On street heat cycling

Charlie Guthrie smplmchn at mindspring.com
Sun Mar 14 19:40:51 CST 2004


You would not be the first one to do their own heat cycling. In my local car
club the prevailing "rule of thumb" is 100 miles at freeway speeds is equal
to heat-cycling. Other members have a local freeway ramp sequence that loads
both sides of the car (left and right exits). Mostly you need to get the
tires up to operating temperature so doing it in February can be tough. I
heat cycled my last set of Kumhos between home and VIR International raceway
at night before instructing for a full course event.
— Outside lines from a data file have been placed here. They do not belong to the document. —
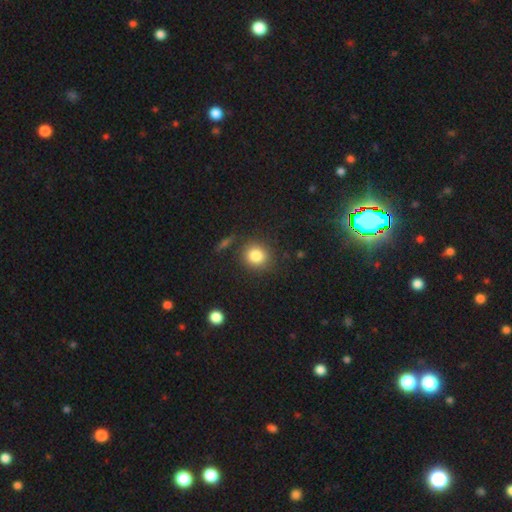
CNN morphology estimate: Smooth or featured?
  - smooth: 83% *
  - star or artifact: 11%
  - featured or disk: 6%
How rounded?
  - round: 85% *
  - in between: 14%
  - cigar-shaped: 1%
Merging?
  - none: 86% *
  - minor disturbance: 8%
  - merger: 3%
  - major disturbance: 3%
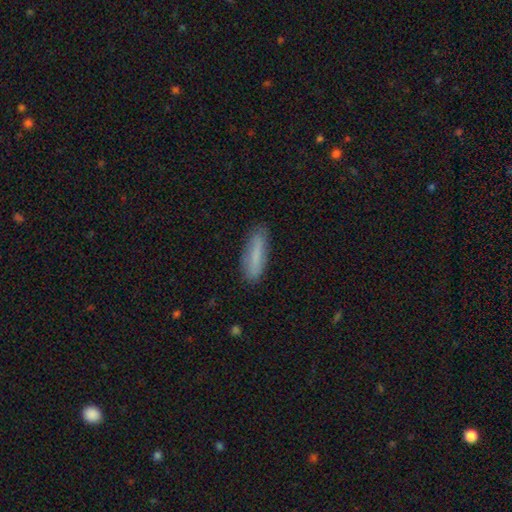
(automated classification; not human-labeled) Q: Smooth or featured?
A: smooth (77%); runner-up: featured or disk (16%)
Q: How rounded?
A: cigar-shaped (67%); runner-up: in between (31%)
Q: Merging?
A: none (83%); runner-up: minor disturbance (13%)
I probably could have
done a better job of heating them since it was cold, but where there was
little traffic, I swerved the car enough to warm up the tires.
Unless you are really planning to baby the tires, you should plan on having
them shaved. A full tread depth tire heats up more (tread squirm and flex).
Also, rubber which is very strong in compression is weak in tension
(pulling). When a full tread depth tire is side loaded, the outside tread
blocks are pushed toward the center of the tire which pulls the rubber on
the outside of the tire (tension) and can pull the entire tread block from
the tire carcass (chunking). An alternative to paying for shaving is to run
the tires on the street or a few autocrosses until the desired 4/32" tread
depth is reached....and then go tracking. Again, you would not be the first
track junkie to "street shave" his tires.